After the last car drive came the last train drive, where we caught up on homework and watched yet more lakes, more rivers and more forests zoom by, until finally we were back in New York, hot as a pancake in the summer evening, a contrast to the Montreal drizzle.
In two days here, we got to tick the last few items on our must do list. Yesterday we went to the historical 9/11 memorial with an access guarded as fiercely as an airport.
It took an international competition with almost 5000 entries to work out what to do with this site that was opened on the tenth anniversary of 9/11. It had to be uplifting, not just emotional, respectful but not revengeful, simple, beautiful and universal. They got it just right. The two footprints of the twin towers stand peacefully among hundreds of trees, transformed into the largest waterfalls in the US and surrounded by the names of nearly 3000 victims from 90 different countries, the youngest as young as two, the oldest at 86.
Among the tourists there were friends and families who came just to take a picture of one name, and trail their fingers on the letters. There are lots of brushed tears in this place. From there, you can see the new towers climbing everyday higher and speaking of a new century where everything changed. As one volubile and helpful local lady told us, real New yorkers do not go to this place, it is still too much for them, after the horror of watching and breathing in total destruction in their cherished city They ignore the place, look the other way and hate to see groups of tourists having their photo taken there, where so much was lost in such a short time.

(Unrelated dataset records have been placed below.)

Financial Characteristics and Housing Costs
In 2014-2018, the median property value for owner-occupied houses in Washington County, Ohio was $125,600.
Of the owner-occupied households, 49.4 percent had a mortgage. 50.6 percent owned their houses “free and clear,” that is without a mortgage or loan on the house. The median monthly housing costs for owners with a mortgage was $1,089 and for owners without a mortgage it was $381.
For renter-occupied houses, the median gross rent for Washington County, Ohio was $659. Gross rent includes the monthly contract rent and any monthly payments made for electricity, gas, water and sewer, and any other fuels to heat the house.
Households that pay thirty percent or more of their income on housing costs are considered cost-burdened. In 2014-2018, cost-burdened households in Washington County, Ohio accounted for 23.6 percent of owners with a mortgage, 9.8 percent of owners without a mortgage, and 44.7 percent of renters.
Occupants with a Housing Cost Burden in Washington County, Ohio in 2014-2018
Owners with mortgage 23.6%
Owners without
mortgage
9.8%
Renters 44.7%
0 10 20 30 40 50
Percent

Today, we walked along the Highline, a disused train track transformed into a garden in 2009. It is one of those typical New York story. This one storey high train line had been used since 1920 to carry dangerous and commercial goods above New York without disrupting the traffic. It fell into disuse as containers took over as a more efficient way of transportation. The birds carried enough seeds for nature to change it into a strange linear green jungle. It was condemned to the wreckers ball until two men saw its potential and lobbied the city of New york to change it into a high garden for all to enjoy. Luckily, since September 2001, the city was very much focused on creating more enjoyable places. It still looks like a jungle, with wild flowers and young, energetic trees, it fits this city perfectly, expecially on a hot humid day like today.

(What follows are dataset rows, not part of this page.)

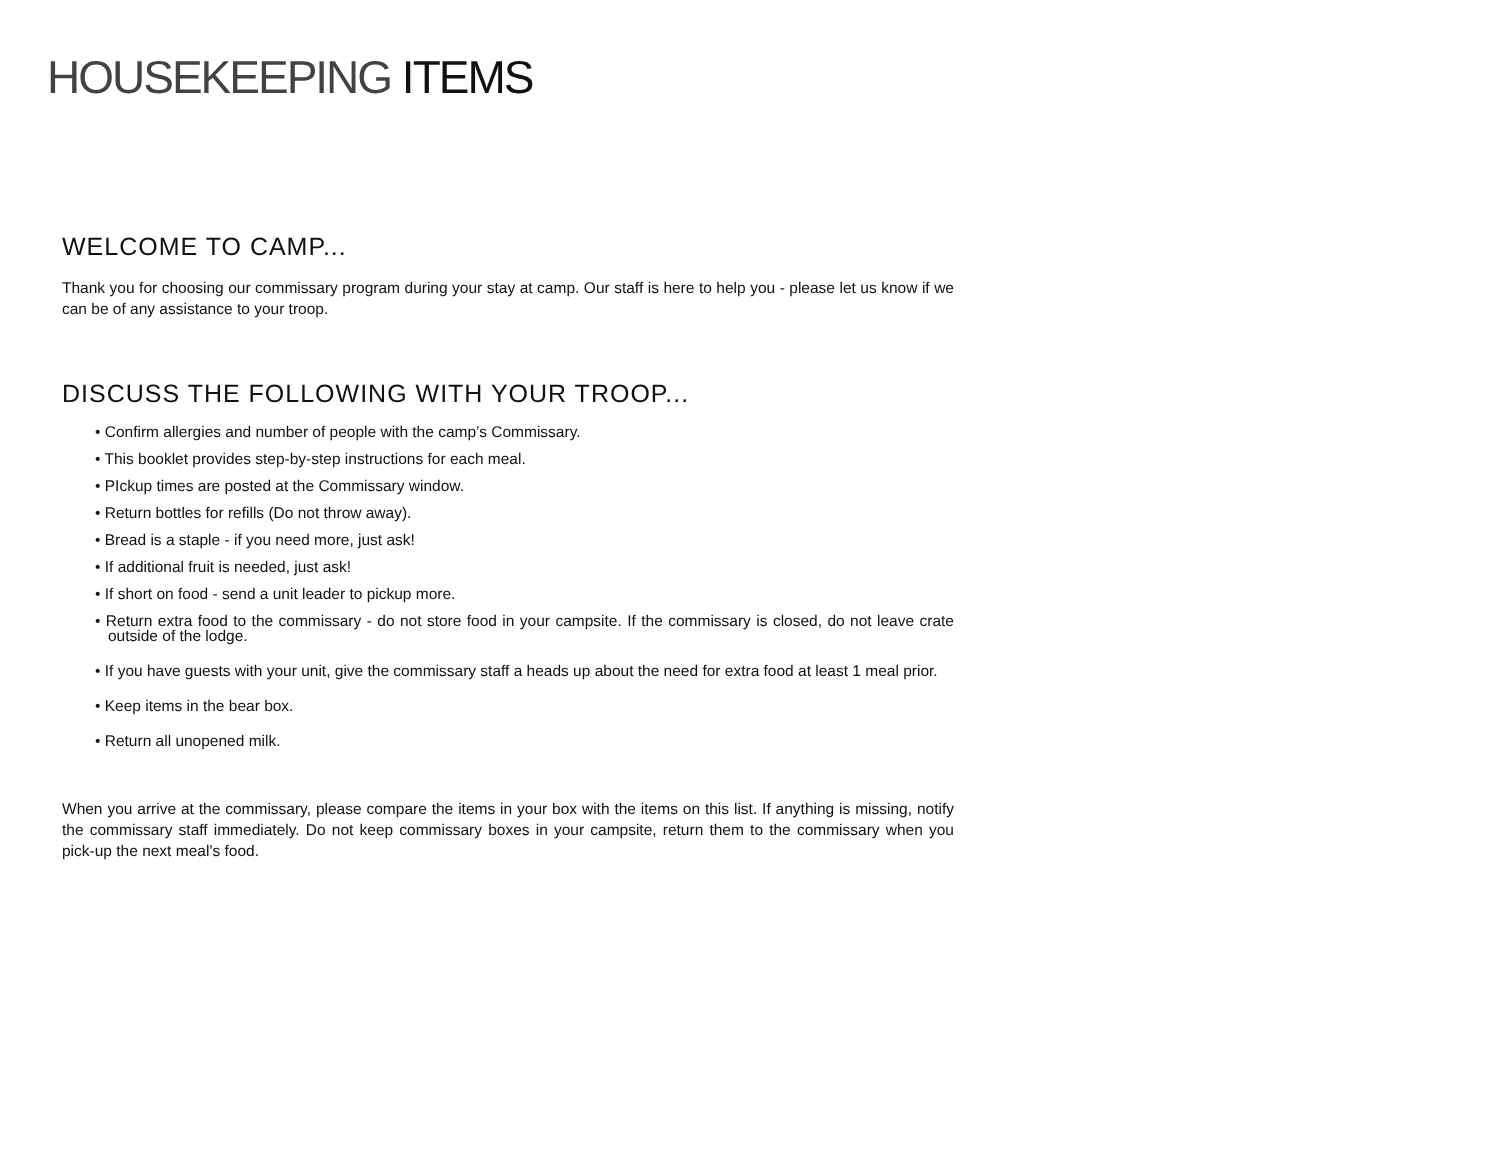HOUSEKEEPING ITEMS
WELCOME TO CAMP...
Thank you for choosing our commissary program during your stay at camp. Our staff is here to help you - please let us know if we can be of any assistance to your troop.
DISCUSS THE FOLLOWING WITH YOUR TROOP...
• Confirm allergies and number of people with the camp’s Commissary.
• This booklet provides step-by-step instructions for each meal.
• PIckup times are posted at the Commissary window.
• Return bottles for refills (Do not throw away).
• Bread is a staple - if you need more, just ask!
• If additional fruit is needed, just ask!
• If short on food - send a unit leader to pickup more.
• Return extra food to the commissary - do not store food in your campsite. If the commissary is closed, do not leave crate outside of the lodge.
• If you have guests with your unit, give the commissary staff a heads up about the need for extra food at least 1 meal prior.
• Keep items in the bear box.
• Return all unopened milk.
When you arrive at the commissary, please compare the items in your box with the items on this list. If anything is missing, notify the commissary staff immediately. Do not keep commissary boxes in your campsite, return them to the commissary when you pick-up the next meal’s food.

Once the homework done and the boys fed, they stayed in our airconditionned room and I went, alone at last, all the way to Times Square along Broadway and back along Fifth Avenue, absorbing a kaliedoscope of images, cyclists in swimming trunks wizzing through the traffic, their huge chain locks wrapped around their hips, beautiful ladies in maxiskirts walking like boats on waves towards Columbian restaurants spilling warm musics on the street. People in suits sitting in cool, quiet, dark bars with classic quartets, a well dressed french couple arguing passionnatly in front of a red place with Jazz...thousand of people basking in the lights of pure, undiluted capitalism on Times square, undisturbed by loud preachers and crazy prancers, unsung princes of New York... Oh how I will miss this place...I have got to come back here one day soon.

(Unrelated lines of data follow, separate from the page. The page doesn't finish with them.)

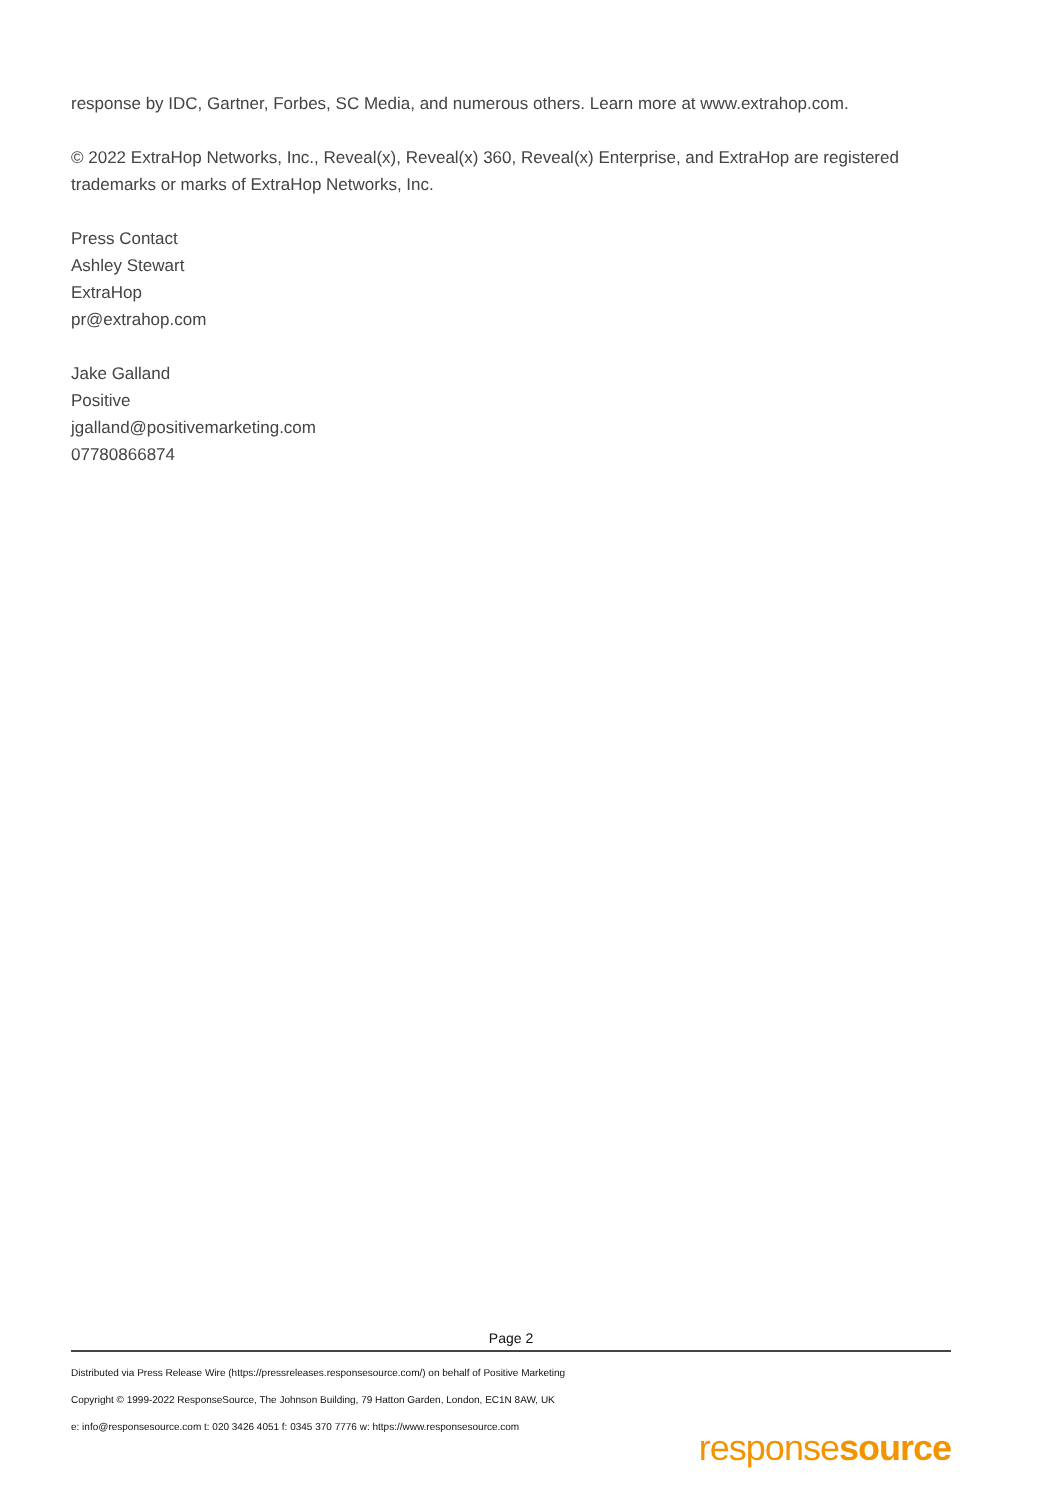response by IDC, Gartner, Forbes, SC Media, and numerous others. Learn more at www.extrahop.com.
© 2022 ExtraHop Networks, Inc., Reveal(x), Reveal(x) 360, Reveal(x) Enterprise, and ExtraHop are registered trademarks or marks of ExtraHop Networks, Inc.
Press Contact
Ashley Stewart
ExtraHop
pr@extrahop.com
Jake Galland
Positive
jgalland@positivemarketing.com
07780866874
Page 2
Distributed via Press Release Wire (https://pressreleases.responsesource.com/) on behalf of Positive Marketing
Copyright © 1999-2022 ResponseSource, The Johnson Building, 79 Hatton Garden, London, EC1N 8AW, UK
e: info@responsesource.com t: 020 3426 4051 f: 0345 370 7776 w: https://www.responsesource.com
responsesource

Okay, as it is the last night on this continent, it is time again for the list of seven strange things we discovered about North America that do not feature in most guide books. Feel free to reuse for a Quiz
1. The original colour of Coca Cola, before any additives are added is... green
2. It takes 70 litres of liquid from a maple tree to produce a single litre of maple sirup and Canada produces 90% of the world maple sirup in just one month in spring.
3. In 2011, in the USA, there has been 40,000 accidents due to...toilets
4. In San Franscico, it is illegal to clean your car in a car wash with used underwares
5. The Teddy bear was named after the beloved american president Theodore Roosewelt who had a passion for that animal which he saw as powerful and brave.
6. The crown on the statue of Liberty has seven spikes to represent the seven continents
7. The new One World Tower ( replacing one of the twin towers) will be exactly 1776 metres high to celebrate the year of the US independance.
Tomorrow night, we are flying back to Ireland, for a holiday from our holiday. No more moving from places to places surrounded by strangers, no more fried foods and wobbly spare tyres (Paul is still looking great, how does he do that...), back to a bit of normality and family warmth...Just the break we need before going back for more.